Maka sudah seharusnya di pesantren ada divisi tersendiri yang bertugas untuk mengurusi media social. Divisi tersebut akan menghadirkan konten yang akan disampaikan ke khalayak umum. Isi konten meliputi kajian Al-Qur’an, hadits, fikih, tasawuf, cerita pesantren, cerita kyai di Indonesia dll. Tidak semua santri di pesantren mengetahui biografi Kyainya, maka dari cerita yang ada bisa dijadikan film atau sinetron yang mendidik. Pak Hakim sebagai Dirut TV9 siap untuk bekerjasama maupun memberikan pelatihan guna mewujudkan cita-cita tersebut.

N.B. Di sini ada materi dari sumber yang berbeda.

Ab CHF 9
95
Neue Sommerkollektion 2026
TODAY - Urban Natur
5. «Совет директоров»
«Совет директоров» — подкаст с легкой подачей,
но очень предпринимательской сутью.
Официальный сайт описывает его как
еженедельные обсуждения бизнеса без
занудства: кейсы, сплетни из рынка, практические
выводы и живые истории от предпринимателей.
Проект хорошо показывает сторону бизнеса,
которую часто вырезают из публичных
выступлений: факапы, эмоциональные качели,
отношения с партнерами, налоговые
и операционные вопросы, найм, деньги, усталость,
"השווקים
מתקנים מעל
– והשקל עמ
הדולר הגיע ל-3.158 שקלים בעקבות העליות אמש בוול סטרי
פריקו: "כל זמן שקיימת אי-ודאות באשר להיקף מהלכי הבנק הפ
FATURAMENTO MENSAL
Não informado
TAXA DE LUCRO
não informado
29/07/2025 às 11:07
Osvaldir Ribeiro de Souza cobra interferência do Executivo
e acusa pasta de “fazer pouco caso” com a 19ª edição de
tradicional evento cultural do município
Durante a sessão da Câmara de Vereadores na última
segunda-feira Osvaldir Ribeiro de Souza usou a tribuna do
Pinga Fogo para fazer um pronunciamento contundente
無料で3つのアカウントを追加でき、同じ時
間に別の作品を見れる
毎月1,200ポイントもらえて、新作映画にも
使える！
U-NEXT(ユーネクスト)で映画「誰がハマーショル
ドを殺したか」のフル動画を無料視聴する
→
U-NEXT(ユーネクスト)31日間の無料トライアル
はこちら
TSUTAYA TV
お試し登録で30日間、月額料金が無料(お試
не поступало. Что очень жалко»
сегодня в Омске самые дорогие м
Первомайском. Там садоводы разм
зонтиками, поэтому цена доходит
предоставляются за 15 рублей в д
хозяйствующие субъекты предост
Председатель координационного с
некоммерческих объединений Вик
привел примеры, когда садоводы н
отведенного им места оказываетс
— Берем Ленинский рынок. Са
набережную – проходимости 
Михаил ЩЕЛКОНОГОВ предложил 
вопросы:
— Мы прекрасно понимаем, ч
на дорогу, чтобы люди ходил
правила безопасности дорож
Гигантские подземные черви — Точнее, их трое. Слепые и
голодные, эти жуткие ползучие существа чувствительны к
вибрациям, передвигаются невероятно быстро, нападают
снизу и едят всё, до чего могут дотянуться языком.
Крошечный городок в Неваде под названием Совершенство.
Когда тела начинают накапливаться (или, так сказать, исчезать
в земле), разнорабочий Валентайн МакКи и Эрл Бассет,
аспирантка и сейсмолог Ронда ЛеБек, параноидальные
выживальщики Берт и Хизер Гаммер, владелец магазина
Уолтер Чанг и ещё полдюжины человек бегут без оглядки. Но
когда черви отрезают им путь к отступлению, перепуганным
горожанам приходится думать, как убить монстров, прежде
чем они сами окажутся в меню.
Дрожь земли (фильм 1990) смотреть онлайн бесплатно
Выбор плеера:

Saat ini integrasi antar media memang sangat dibutuhkan. Seperti yang kita ketahui ada banyak media social yang berkembang saat ini, mulai dari facebook, twitter, Instagram, path, youtube, dll. Pak  Hasan Chabibie, dari Pustekkom Kementrian Pendidikan Kebudayaan (Kemdikbud). menyatakan, saat ini orang tidak hanya menggunakan 1 media social, tapi bisa lebih dari 2 di setiap smartphone, maka dari itu, penting adanya integrase antar media. Sebagai contoh, kita mengupload video di Instagram, maka video itu kita share ke facebook, twitter, dll. Itu merupakan cara ampuh untuk menyebarkan konten yang kita buat.


Kalau gak fitnah ya ghibah!
Pesantren sudah saatnya menjadi solusi atas krisis radikalisme agama," jelas Pak Hasan. Saat ini tontonan yang menjadi favorit adalah sinetron dan infotainment. Inti dari sinetron merupakan sebuah cerita, kenapa orang Indonesia suka sinetron? Karena dari kecil kita sering dibacakan cerita oleh orang tua maupun guru kita. Sementara inti dari infotainment kalua gak ghibah ya fitnah. Seperti yang kita ketahui, infotainment biasanya menampilkan berita perceraian, pertengkaran, dan konflik lainnya. Kalua gak gitu, maka aka menampilkan kegiatan artis yang umroh berkali-kali, memberikan santunan dll. Semua itu ada sisi baik dan buruknya, tergantung cara pandang kita bagaimana.

Oleh karena itu, sebagai santri harusnya mampu menghadirkan sinetron yang beragam, karena kehidupan di pondok pesantren pasti penuh dengan cerita yang menarik dan sulit untuk dilupakan. Memang kendalanya adalah peralatan untuk membuat itu. Berkaca dari kehidupan pesantren, HP pun tidak diperbolehkan untuk dibawai saat nyantri, karena itu bisa menganggu aktivitas kita. Tapi jika kita mempunyai tekad yang kuat, maka bukan tidak mungkin semua itu dapat terwujud.